BOJONEGORO, NGALAMUTAS.COM – Menjadi hari yang tidak terlupakan di Pengadilan Negeri (PN) Bojonegoro. Palu hakim yang diketuk oleh Ketua Majelis Wisnu Widiastuti menjatuhkan vonis hukuman mati kepada Sujito (67) – yang menjadi vonis mati pertama dalam sejarah PN Bojonegoro – bahkan lebih berat dari tuntutan jaksa yang hanya meminta penjara seumur hidup, Kamis (11/12/2025) yang lalu.
Sujito dinyatakan terbukti melakukan pembunuhan berencana (Pasal 340 KUHP) terhadap tetangganya di dalam mushola, akibat dendam pribadi terhadap Abdul Aziz, tetangga sekaligus Ketua RT setempat. Peristiwa mengerikan bermula saat Sujito mengintai dengan menyembunyikan parang di mushola, menanti mangsanya. Ketika Abdul Aziz dan jamaah sedang melaksanakan sholat Subuh, ia masuk dan membabi buta membacok korban hingga tewas. Cipto Rahayu, yang berniat melerai, juga tewas ditebas, sedangkan istri Abdul Aziz (Arik Wijayanti, guru SMP) mengalami luka berat di kepala saat mencoba menghentikan pelaku. Setelah itu, Sujito keluar dengan parang berdarah sambil berteriak menuduh korban sebagai “Mafia Tanah”, sebelum akhirnya diamankan oleh anaknya sendiri.

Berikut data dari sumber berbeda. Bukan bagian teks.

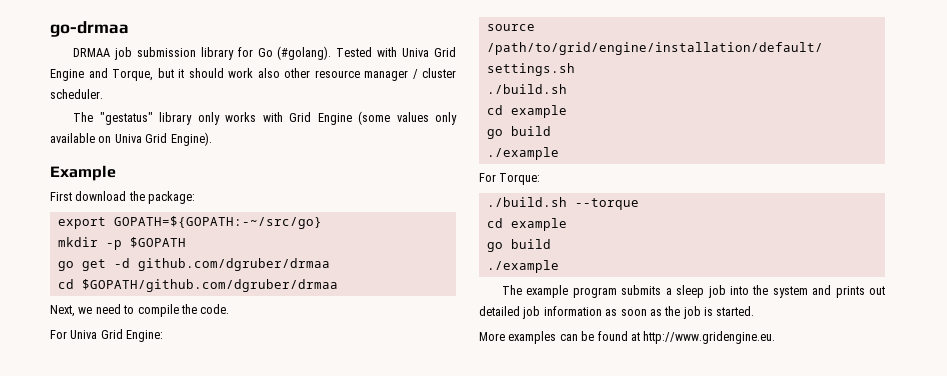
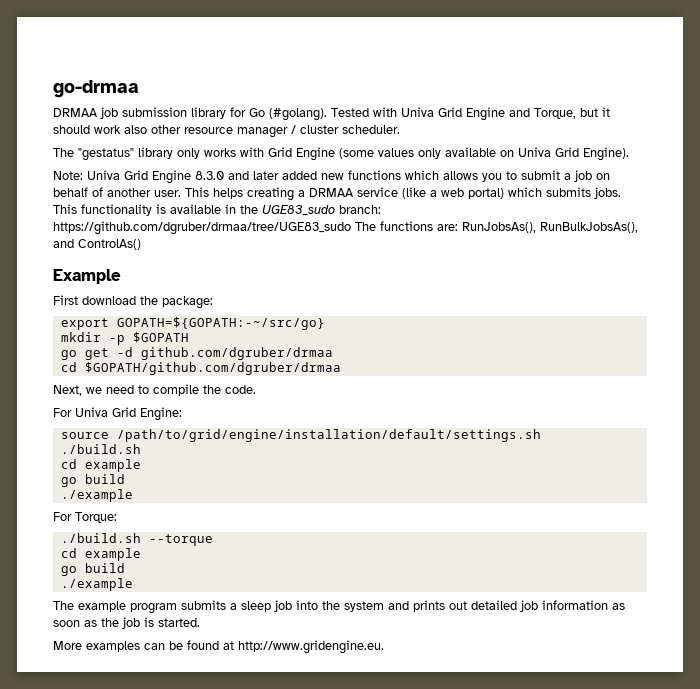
(212, 139) none -> [53,170,610,184] [53,187,621,201] [53,204,381,216] [53,221,638,235] [53,239,141,250] // Note: Univa Grid Engine 8.3.0 and later added new functions which allows you to submit a job on behalf of another user. This helps creating a DRMAA service (like a web portal) which submits jobs. This functionality is available in the UGE83_sudo branch: https://github.com/dgruber/drmaa/tree/UGE83_sudo The functions are: RunJobsAs(), RunBulkJobsAs(), and ControlAs()

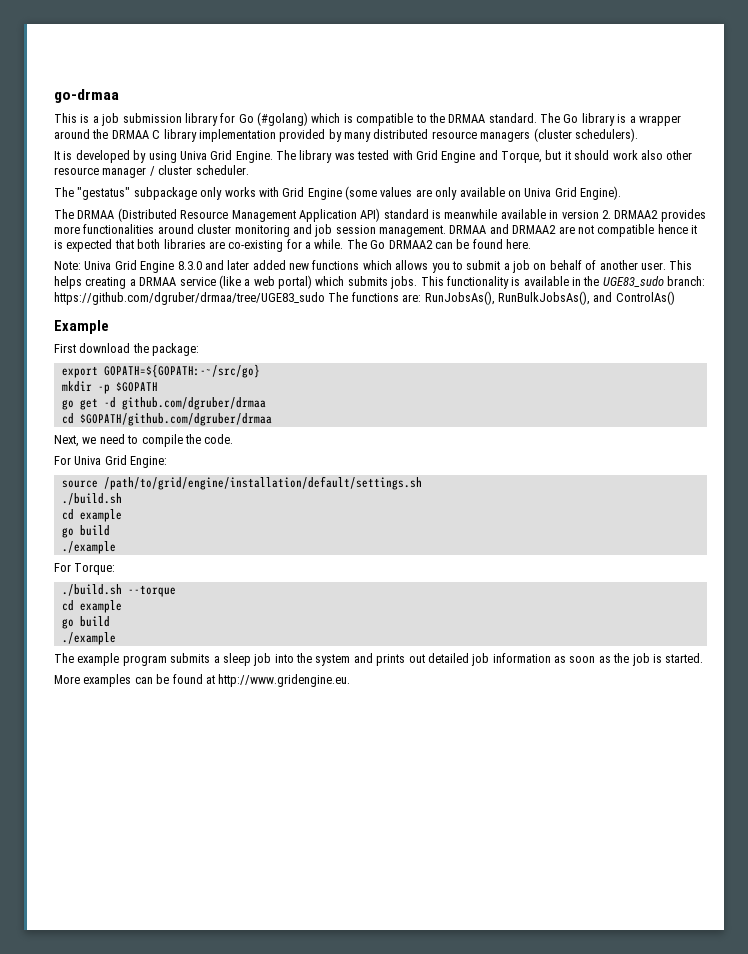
[53,108,98,117] DRMAA -> [54,113,99,123] This is a
[269,107,434,121] (#golang). Tested with Univa -> [257,112,681,126] [54,128,638,142] [54,150,413,163] (#golang) which is compatible to the DRMAA standard. The Go library is a wrapper around the DRMAA C library implementation provided by many distributed resource managers (cluster schedulers). // It is developed by using Univa Grid Engine. The library was tested with
[138,147,173,159] library -> [133,187,197,200] subpackage
(414, 152) none -> [415,189,432,197] are
(629, 154) none -> [54,208,706,222] [54,224,697,237] [54,239,531,252] // The DRMAA (Distributed Resource Management Application API) standard is meanwhile available in version 2. DRMAA2 provides more functionalities around cluster monitoring and job session management. DRMAA and DRMAA2 are not compatible hence it is expected that both libraries are co-existing for a while. The Go DRMAA2 can be found here.

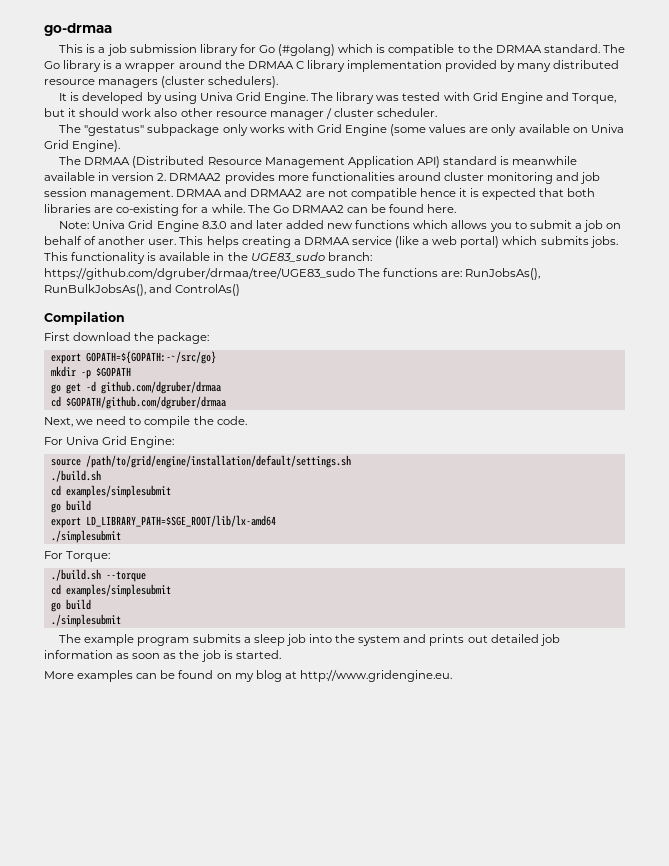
[54,320,109,334] Example -> [44,311,125,325] Compilation
[79,509,122,522] [61,525,110,538] [61,541,116,554] example // go build // ./example -> [65,485,171,498] [50,500,91,513] [50,515,276,528] [50,530,121,543] examples/simplesubmit // go build // export LD_LIBRARY_PATH=$SGE_ROOT/lib/lx-amd64 // ./simplesubmit
[79,600,122,613] [61,616,110,629] [61,632,116,645] example // go build // ./example -> [65,584,171,597] [50,599,91,612] [50,614,121,627] examples/simplesubmit // go build // ./simplesubmit
(203, 679) none -> [216,670,282,682] on my blog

Ada beberapa poin pemberat yang membuat hakim menjatuhkan hukuman maksimal. Pertama, pembunuhan dilakukan di lokasi sakral (mushola) saat korban sedang beribadah. Kedua, cara membunuhnya sangat sadis dan menimbulkan trauma mendalam. Ketiga, selama persidangan, Sujito sama sekali tidak menunjukkan rasa bersalah atau penyesalan dengan sikap yang dingin. “Majelis hakim melihat tidak ada rasa penyesalan dari terdakwa… Perbuatannya meresahkan dan dilakukan dengan cara yang sadis,” tegas Hakim Wisnu Widiastuti.
Pemicu aksi brutal ini ternyata masalah sengketa tanah. Sujito menaruh dendam karena tanah miliknya diusulkan oleh Abdul Aziz untuk dijadikan jalan desa, meskipun permasalahan itu dikabarkan sudah selesai dalam rapat RT.
Vonis ini disambut rasa syukur oleh keluarga korban. Ifnu Dika Rinanto, ahli waris korban, menyatakan puas karena “perbuatannya sangat keji dan tidak manusiawi”. Kedua korban dikenal sebagai orang baik di lingkungannya: Abdul Aziz adalah pensiunan ASN yang suka membantu warga, sedangkan Cipto Rahayu dikenal dermawan kepada anak yatim.
Saat ini, pihak Sujito memiliki waktu 7 hari untuk memutuskan apakah akan menerima vonis atau mengajukan banding. Namun untuk saat ini, keadilan telah ditegakkan di Bumi Angling Dharma.